ConceptHere's the conceptual part:
The fundamental problem with these many independent inventions of the eye-pointed needle was primarily conceptual, not mechanical. The early efforts at using machines for sewing attempted to replicate the motions of the human hand in sewing fabric, i.e., driving a needle with a thread through a piece of fabric and then pulling the same needle back through to the other side of the fabric. In 1804, for instance, Thomas Stone and James Henderson received a French patent for a sewing machine that replicated hand-sewing motions by using mechanical pincers. Unsurprisingly, their machine was unsuccessful and saw only “some limited use.” As with the invention of the typewriter in the late nineteenth century, sewing-machine inventors needed to make a conceptual break between human-hand motion and mechanical motion.

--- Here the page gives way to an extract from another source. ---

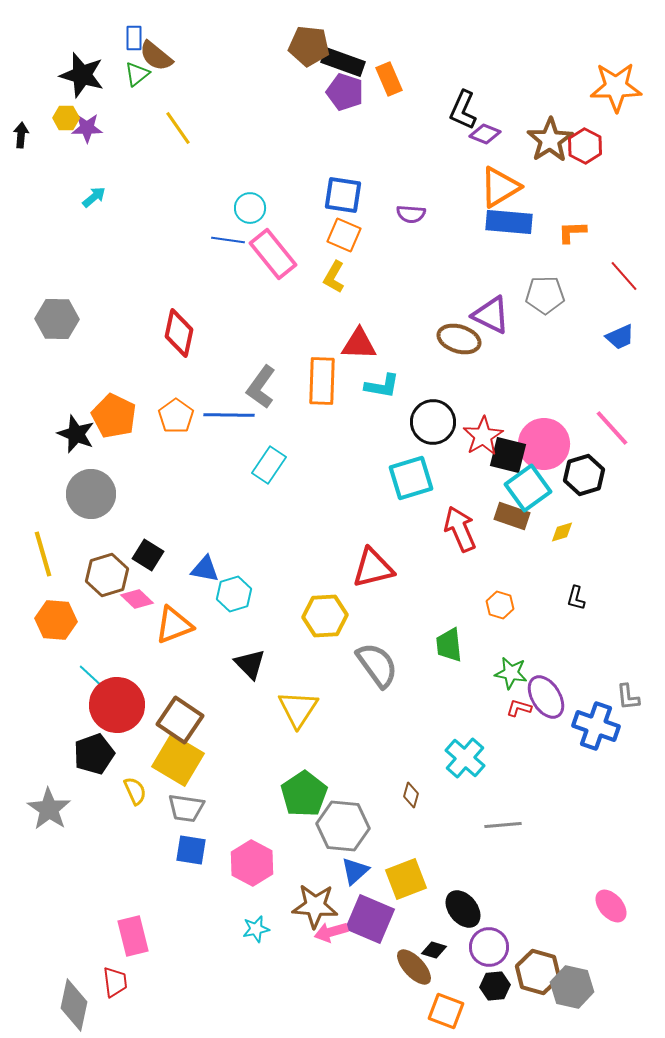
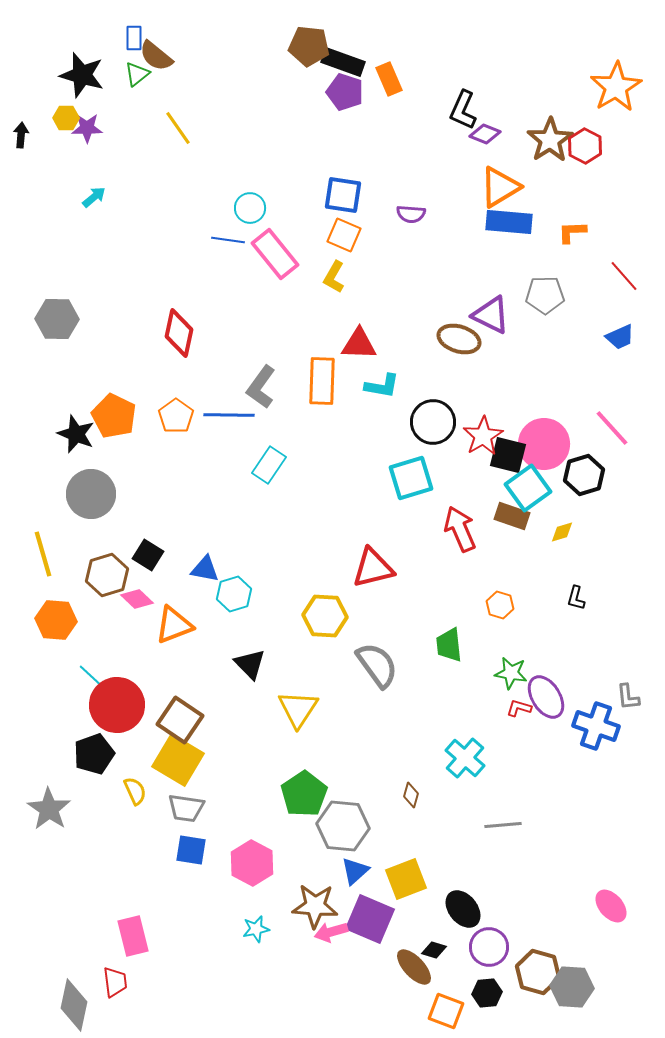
orange star at (616, 87): rotated 30 degrees counterclockwise
pink rectangle at (273, 254): moved 2 px right
yellow hexagon at (325, 616): rotated 6 degrees clockwise
black hexagon at (495, 986): moved 8 px left, 7 px down
gray hexagon at (572, 987): rotated 9 degrees counterclockwise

There's a key point here for language learners. Some language learning methods like Berlitz and Rosetta Stone try to provide a faster, better organized way of learning a new language the way you learned your first one. Pimsleur and Michel Thomas are more like a 19th century sewing machine: You've still got thread put through cloth by a needle (vocabulary used in sentences shaped by grammatical patterns) but the process for learning and using the material is different from the way people learn a language "naturally," just as a sewing machine does not in fact replicate hand motions. Not yet clear: As we learn more about how people learn and conceptualize language, will we ultimately discover that we need something closer to a natural method? Or something even more "unnatural"?
Invention, Refinement and OwnershipThere's a second element here, and it's as big a concern as making a conceptual leap from our traditional understanding of language learning should such a leap appear to be needed or useful: Today we have Rosetta Stone, Pimsleur, Michel Thomas, Tell Me More, Assimil, Berlitz and more. They're all companies with trademarks, licensing arrangements and patents. But they're also companies with a wealth of experience creating language content. So, if the big breakthrough comes, do we leave all these companies, their talent and their experience behind while one company sits on the secret for learning languages well and quickly but can only bring out one or two language programs a year? What if the breakthrough is found at a public university? We have the language materials we have, both good and poor, for two reasons: 1) Language is an intriguing thing that draws people into studying it, hence university programs. 2) Language is big business.
I have a feeling that with advances in technology for studying the brain, plus an internet that lets people keep track of great amounts of information on arcane subjects, we're headed for some breakthroughs in learning in general and language learning in particular. It will be curious to see how things unfold when it's time to bring these to market.
A final note: Humanity worked out a way to stitch together clothes a hundred times faster than before once we stopped focusing on how we had sewn before and looked instead at what we were trying to achieve with sewing. So if in your own learning you stumble across an approach that seems bizarre but really works for you, keep at it and ask your friends to see if it works for them. And then, if you can, patent it!